• _Data for the task_
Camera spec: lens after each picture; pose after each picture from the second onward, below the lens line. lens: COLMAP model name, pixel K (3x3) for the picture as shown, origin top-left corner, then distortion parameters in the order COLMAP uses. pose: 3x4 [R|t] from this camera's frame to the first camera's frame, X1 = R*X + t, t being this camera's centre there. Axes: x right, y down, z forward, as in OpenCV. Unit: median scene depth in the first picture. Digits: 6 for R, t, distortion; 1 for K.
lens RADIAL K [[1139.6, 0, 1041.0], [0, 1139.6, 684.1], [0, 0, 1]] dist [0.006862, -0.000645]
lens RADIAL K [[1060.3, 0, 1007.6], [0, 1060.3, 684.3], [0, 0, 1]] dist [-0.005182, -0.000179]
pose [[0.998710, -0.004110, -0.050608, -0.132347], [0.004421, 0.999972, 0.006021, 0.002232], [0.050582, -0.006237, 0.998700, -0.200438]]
...
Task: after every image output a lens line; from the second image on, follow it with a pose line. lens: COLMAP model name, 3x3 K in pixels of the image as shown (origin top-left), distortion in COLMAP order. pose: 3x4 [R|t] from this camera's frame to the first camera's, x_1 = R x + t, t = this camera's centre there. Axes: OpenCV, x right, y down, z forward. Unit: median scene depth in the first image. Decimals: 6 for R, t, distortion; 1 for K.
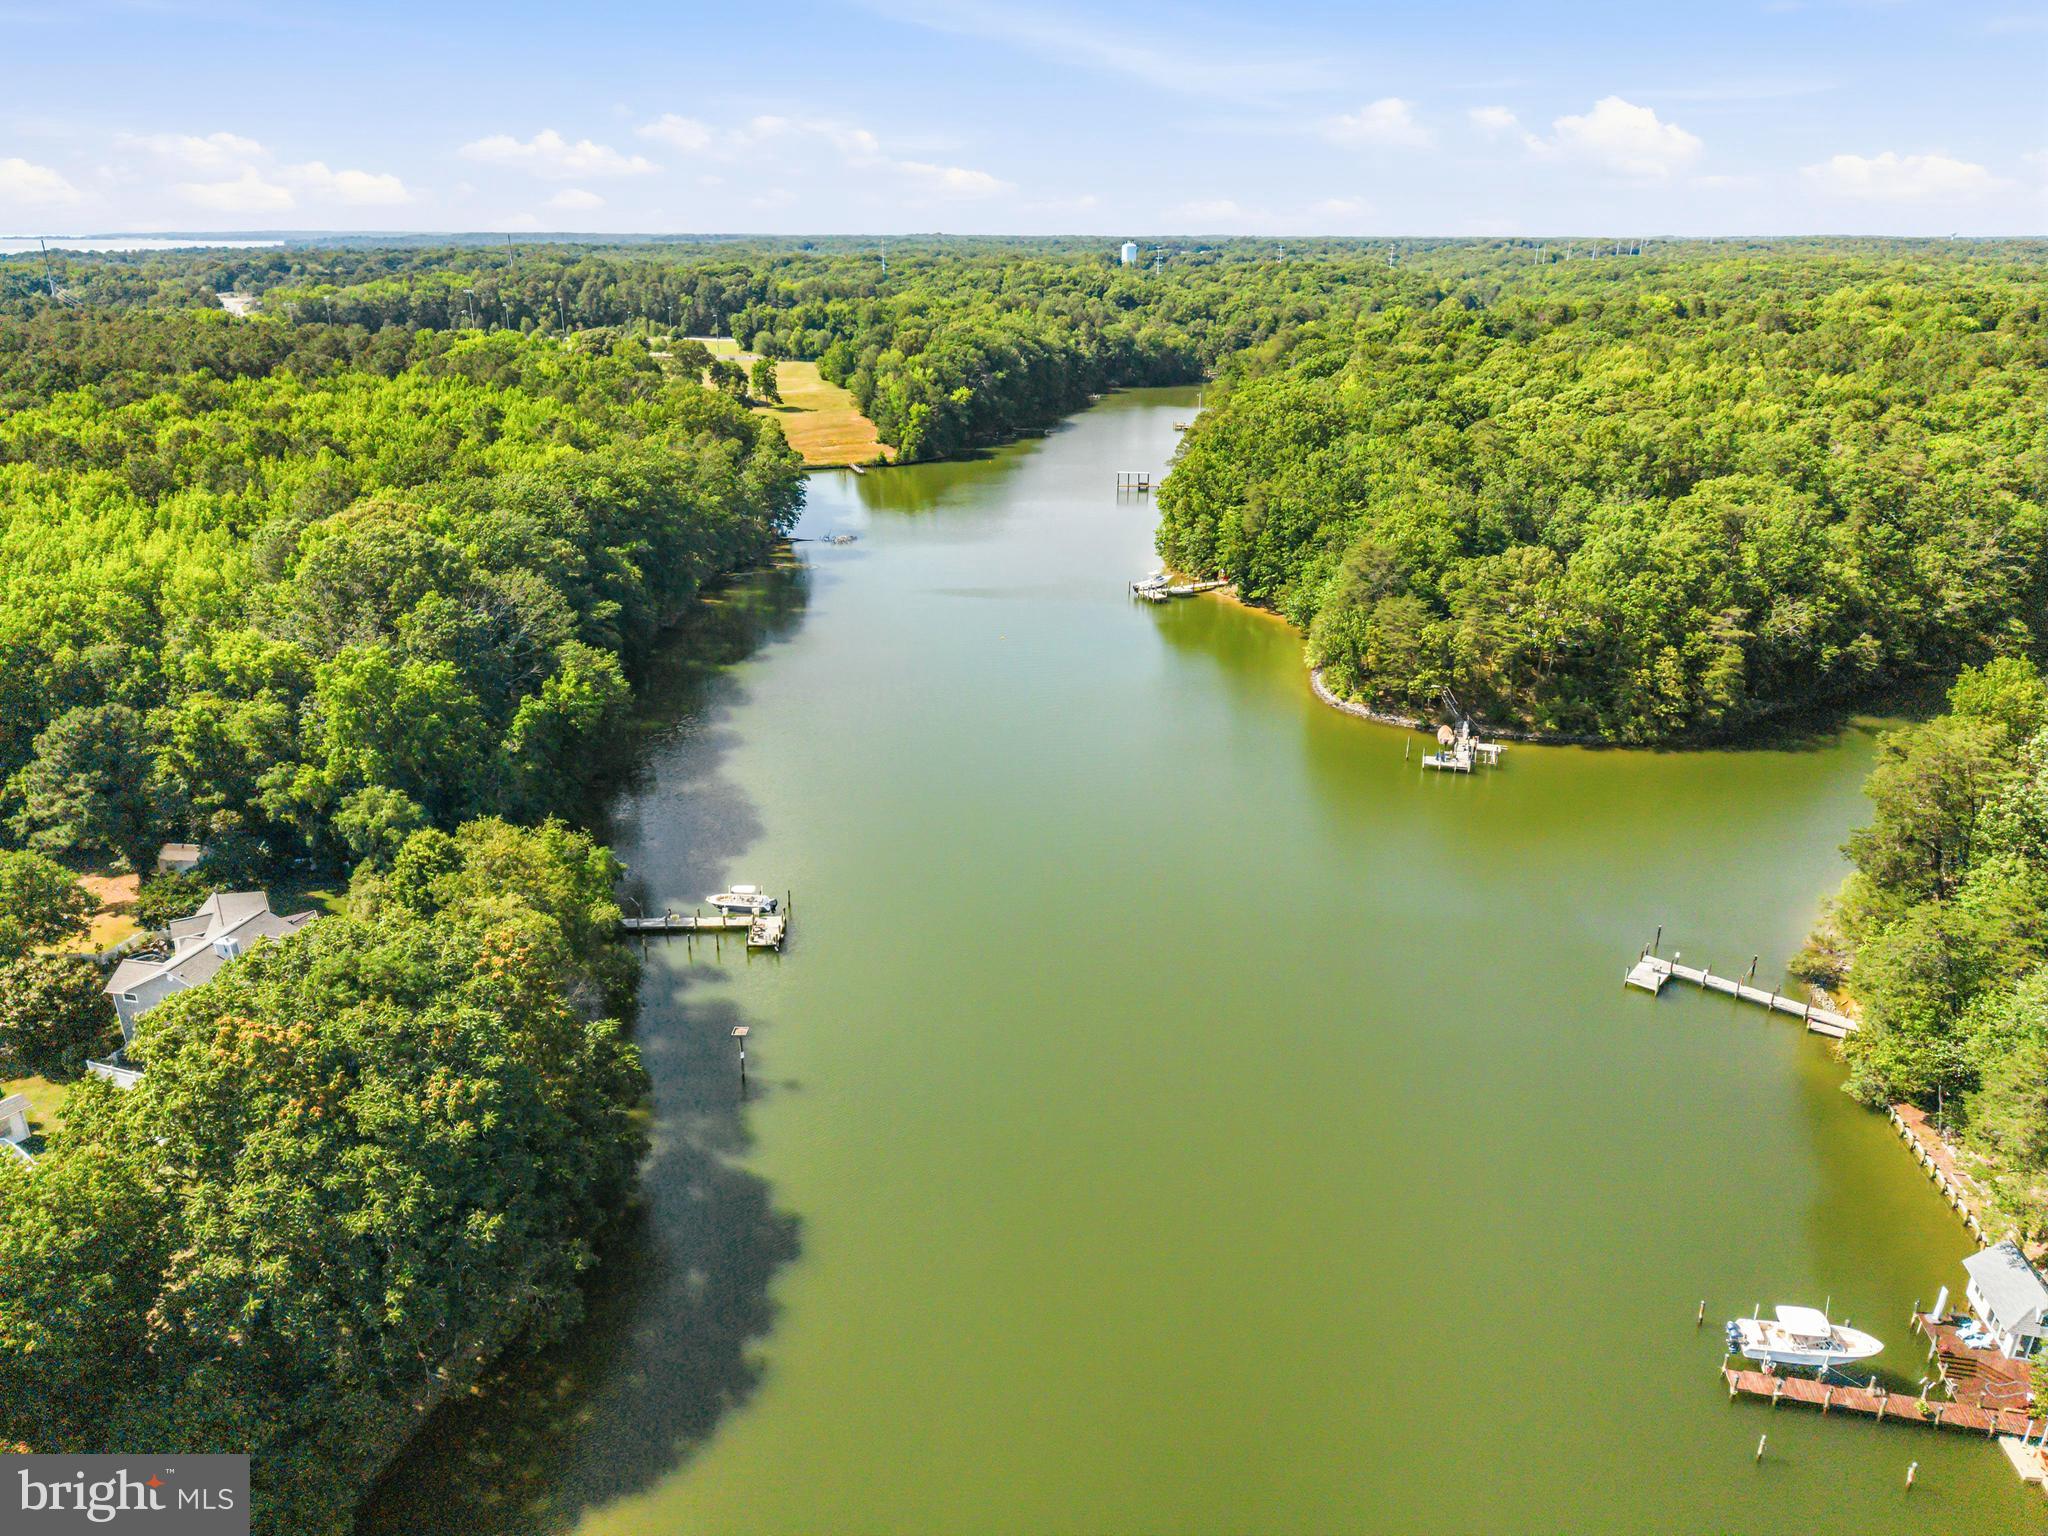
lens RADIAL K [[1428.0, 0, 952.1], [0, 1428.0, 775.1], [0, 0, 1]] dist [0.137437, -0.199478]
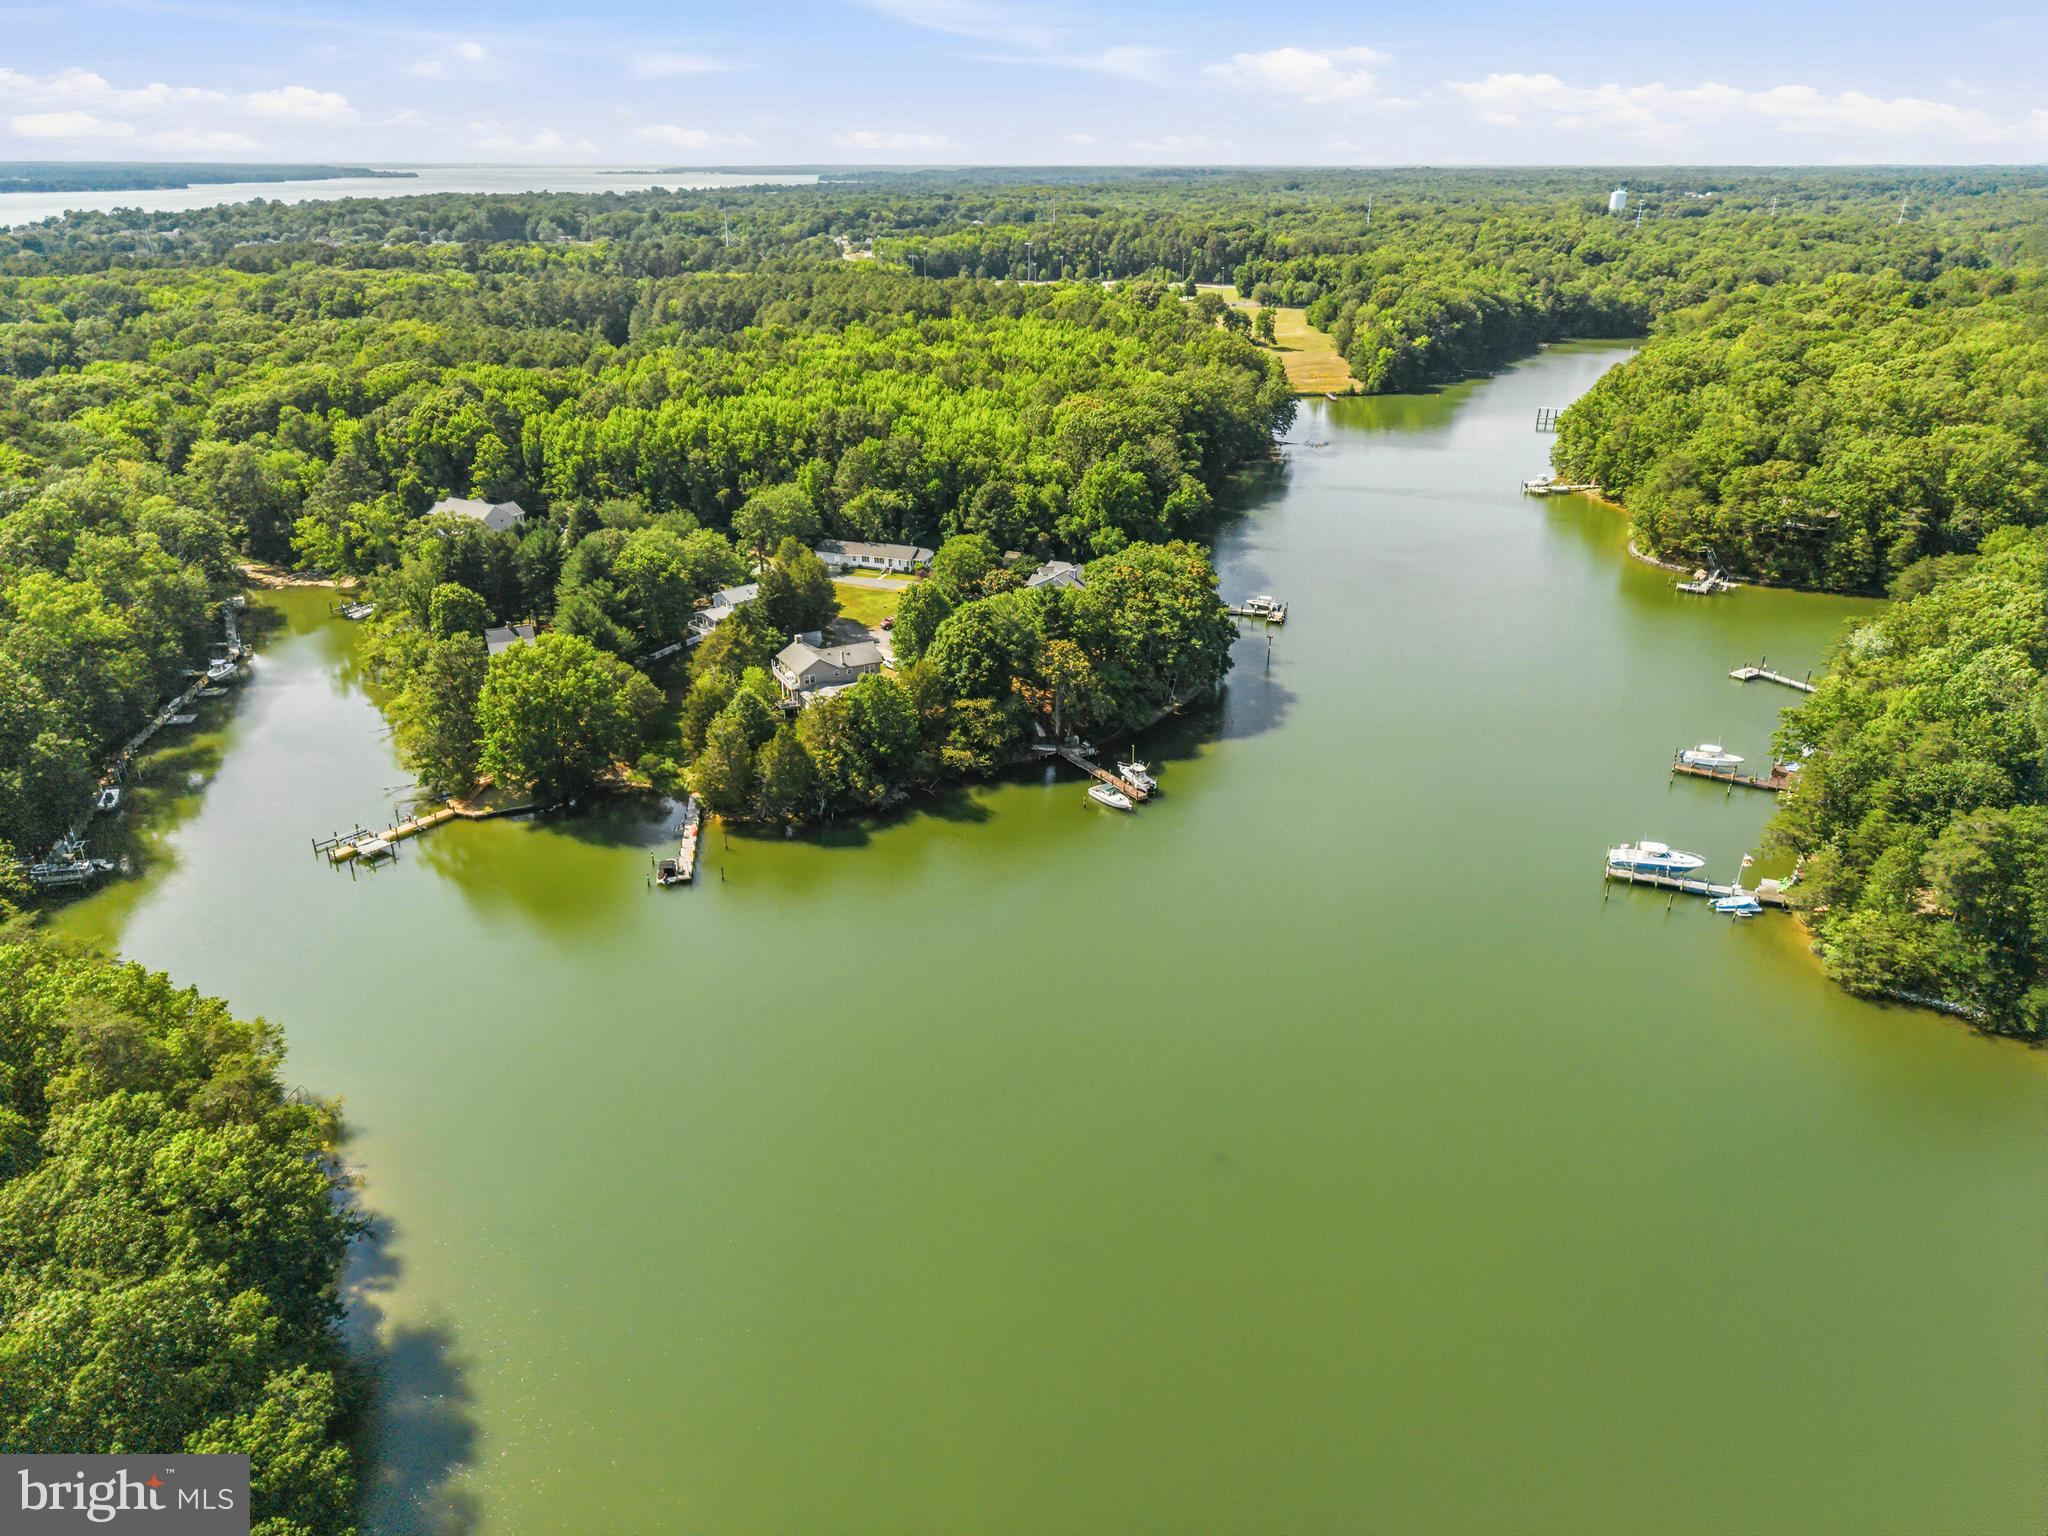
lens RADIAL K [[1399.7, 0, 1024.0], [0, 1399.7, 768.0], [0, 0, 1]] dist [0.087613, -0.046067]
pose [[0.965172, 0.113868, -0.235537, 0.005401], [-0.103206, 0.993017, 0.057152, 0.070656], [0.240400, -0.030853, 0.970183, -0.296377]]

• _About this task_
Repeat the material from the line containing "Task: after every" up to and including the line containing "dist [0.087613, -0.046067]", and leave the pictures out of your answer.

• _Answer to the problem_
Task: after every image output a lens line; from the second image on, follow it with a pose line. lens: COLMAP model name, 3x3 K in pixels of the image as shown (origin top-left), distortion in COLMAP order. pose: 3x4 [R|t] from this camera's frame to the first camera's, x_1 = R x + t, t = this camera's centre there. Axes: OpenCV, x right, y down, z forward. Unit: median scene depth in the first image. Decimals: 6 for R, t, distortion; 1 for K.
lens RADIAL K [[1428.0, 0, 952.1], [0, 1428.0, 775.1], [0, 0, 1]] dist [0.137437, -0.199478]
lens RADIAL K [[1399.7, 0, 1024.0], [0, 1399.7, 768.0], [0, 0, 1]] dist [0.087613, -0.046067]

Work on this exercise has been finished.